-------- ТЕКСТ СТРАНИЦЫ --------

В этот приезд С. Есенин сознательно стремился порвать со старым образом жизни. Видно было, что кабацкая богема ему до боли надоела, но он еще не находил сил вырваться из ее оков:
И я от тех же зол и бед
Бежал, навек простясь с богемой…
Поэт благодарит Кавказ: он научил его русский стих «кизиловым струиться соком», — и дает как бы клятву:
Чтоб, воротясь опять в Москву,
Я мог прекраснейшей поэмой
Забыть ненужную тоску
И не дружить вовек с богемой…
Ему не удалось сдержать своего слова, но зато отдельные строки из того же «На Кавказе» оказались пророческими:
А ныне я в твою безгладь
Пришел, не ведая причины:
Родной ли прах здесь обрыдать
Иль подсмотреть свой час кончины!

--------

(ЗАДАНИЕ 1): Обновите приведённые ниже записи: замените «Pool decks» на «Swimming pool decks», остальное оставьте без изменений. Картинки в ответ не включайте.

-------- ПОКАЗАННЫЕ СВЕДЕНИЯ --------

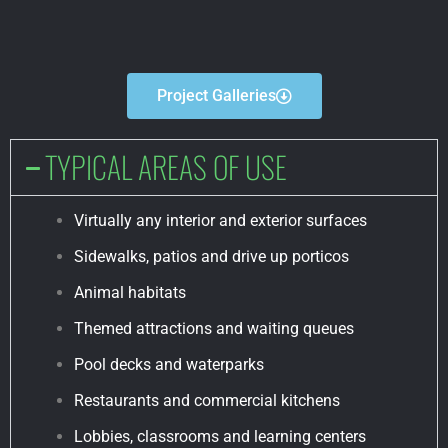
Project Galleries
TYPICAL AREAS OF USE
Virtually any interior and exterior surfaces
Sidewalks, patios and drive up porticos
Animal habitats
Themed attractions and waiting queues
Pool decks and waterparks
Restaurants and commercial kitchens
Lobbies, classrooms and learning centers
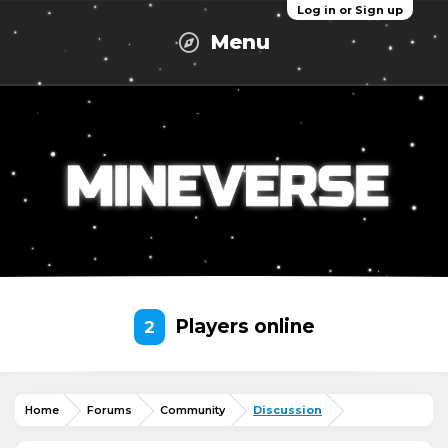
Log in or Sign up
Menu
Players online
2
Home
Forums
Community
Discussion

--------

(ЗАДАНИЕ 2): Перепишите дословно часть текста о Есенине. Начните со слов «В этот приезд» и остановитесь после слов «свой час кончины!».

(ОЖИДАЕМЫЙ ОТВЕТ 1):
Project Galleries
TYPICAL AREAS OF USE
Virtually any interior and exterior surfaces
Sidewalks, patios and drive up porticos
Animal habitats
Themed attractions and waiting queues
Swimming pool decks and waterparks
Restaurants and commercial kitchens
Lobbies, classrooms and learning centers
Log in or Sign up
Menu
Players online
2
Home
Forums
Community
Discussion

(ОЖИДАЕМЫЙ ОТВЕТ 2):
В этот приезд С. Есенин сознательно стремился порвать со старым образом жизни. Видно было, что кабацкая богема ему до боли надоела, но он еще не находил сил вырваться из ее оков:
И я от тех же зол и бед
Бежал, навек простясь с богемой…
Поэт благодарит Кавказ: он научил его русский стих «кизиловым струиться соком», — и дает как бы клятву:
Чтоб, воротясь опять в Москву,
Я мог прекраснейшей поэмой
Забыть ненужную тоску
И не дружить вовек с богемой…
Ему не удалось сдержать своего слова, но зато отдельные строки из того же «На Кавказе» оказались пророческими:
А ныне я в твою безгладь
Пришел, не ведая причины:
Родной ли прах здесь обрыдать
Иль подсмотреть свой час кончины!